PURPOSE: To evaluate the feasibility of technetium 99m ((99m)Tc) ethylenedicysteine-deoxyglucose (ECDG) imaging in tumor-bearing rodents. MATERIALS AND METHODS: ECDG was synthesized by means of reacting ethylenedicysteine with glucosamine, with carbodiimide as the coupling agent. Hexokinase assays were performed at an ultraviolet wavelength of 340 nm. To determine whether blood glucose level could be altered, ECDG or glucosamine was injected into six rats. In a separate study, ECDG followed by insulin was administered to three rats. To determine biodistribution, lung tumor cells were intramuscularly injected into the hind legs of 18 nude mice. The animals were then injected with (99m)Tc ECDG or fluorine 18 ((18)F) fluorodeoxyglucose (FDG) (0.037-0.074 MBq per mouse). Radioactivity was measured in tissue excised from the animals. Scintigraphy was performed in three groups: in group 1 to demonstrate that different-sized tumors could be imaged after (99m)Tc ECDG administration, in group 2 to ascertain whether tumor uptake of (99m)Tc ECDG was perfusion related, and in group 3 to demonstrate that tumor uptake of (99m)Tc ECDG occurred by means of a glucose-mediated process. RESULTS: ECDG was positive for phosphorylation at hexokinase assay. Blood glucose level increased with ECDG injection and decreased with insulin administration. Tumor-to-brain tissue and tumor-to-muscle tissue ratios of (99m)Tc ECDG uptake were higher than those of (18)F FDG uptake. Scintigraphic results demonstrated the feasibility of (99m)Tc ECDG imaging. CONCLUSION: There are similarities between (99m)Tc ECDG uptake and (18)F FDG uptake in tumors, and study findings supported the potential use of (99m)Tc ECDG as a functional imaging agent.

Assessment of epidermal growth factor receptor with 99mTc-ethylenedicysteine-C225 monoclonal antibody.

Epidermal growth factor receptor (EGFR) plays an important role in cell division and cancer progression, as well as angiogenesis and metastasis.
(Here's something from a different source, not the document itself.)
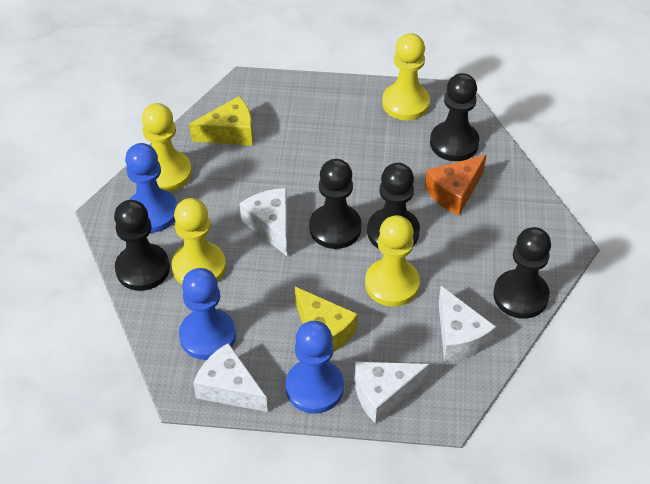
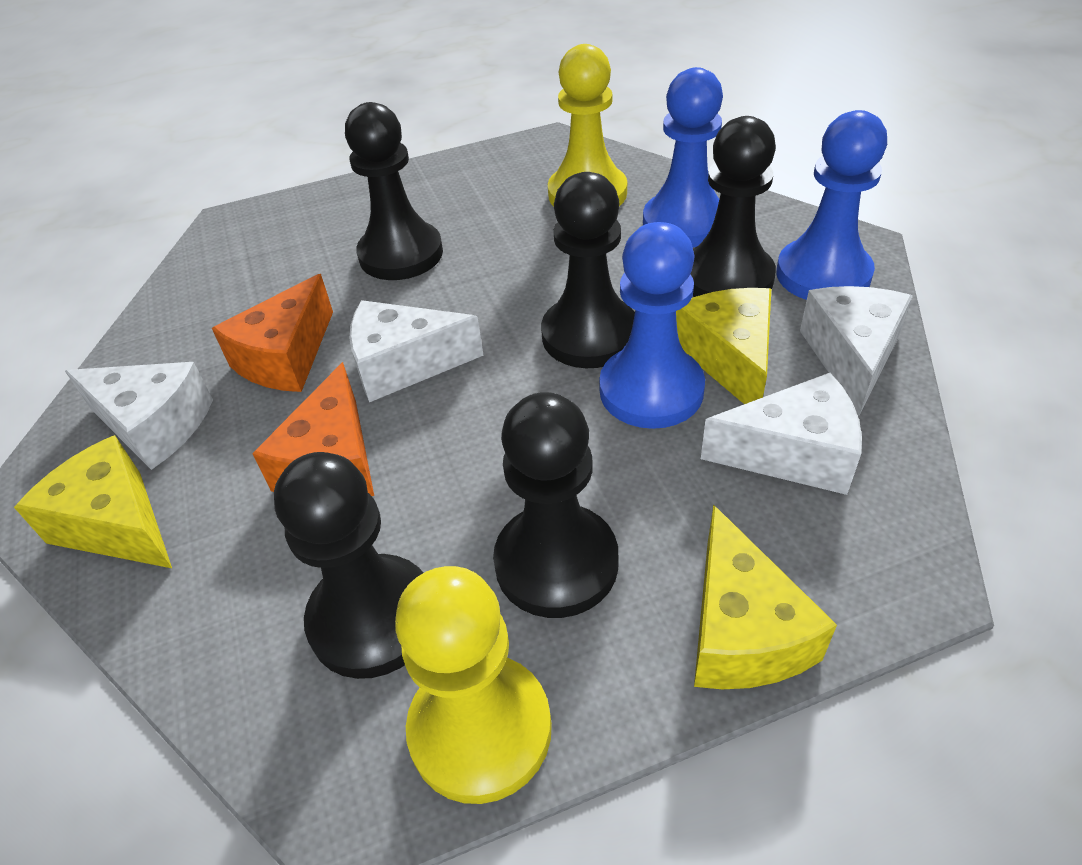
orange cheese: 1 -> 2
yellow cheese: 2 -> 3
yellow pawn: 4 -> 2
Since many tumor cells exhibit the EGFR on their surface, functional imaging of EGFR provides not only a non-invasive, reproducible, quantifiable alternative to biopsies, but it also greatly complements pharmacokinetic studies by correlating clinical responses with biological effects. Moreover, molecular endpoints of anti-EGFR therapy could be assessed effectively. C225 is a chimeric monoclonal antibody that targets the human extracellular EGFR and inhibits the growth of EGFR-expressing tumor cells. Also, it has been demonstrated that C225, in combination with chemotherapeutic drugs or radiotherapy, is effective in eradicating well-established tumors in nude mice. We have developed 99mTc-labeled C225 using ethylenedicysteine (EC) as a chelator. This study aimed at measuring uptake of 99mTc-EC-C225 in EGFR+ tumor-bearing animal models and preliminary feasibility of imaging patients with head and neck carcinomas. In vitro Western blot analysis and cytotoxicity assays were used to examine the integrity of EC-C225. Tissue distribution studies of 99mTc-EC-C225 were evaluated in tumor-bearing rodents at 0.5-4 h. In vivo biodistribution of 99mTc-EC-C225 in tumor-bearing rodents showed increased tumor-to-tissue ratios as a function of time. In vitro and biodistribution studies demonstrated the possibility of using 99mTc-EC-C225 to assess EGFR expression. SPECT images confirmed that the tumors could be visualized with 99mTc-EC-C225 from 0.5 to 4 h in tumor bearing rodents. We conclude that 99mTc-EC-C225 may be useful to assess tumor EGFR expression. This may be useful in the future for selecting patients for treatment with C225.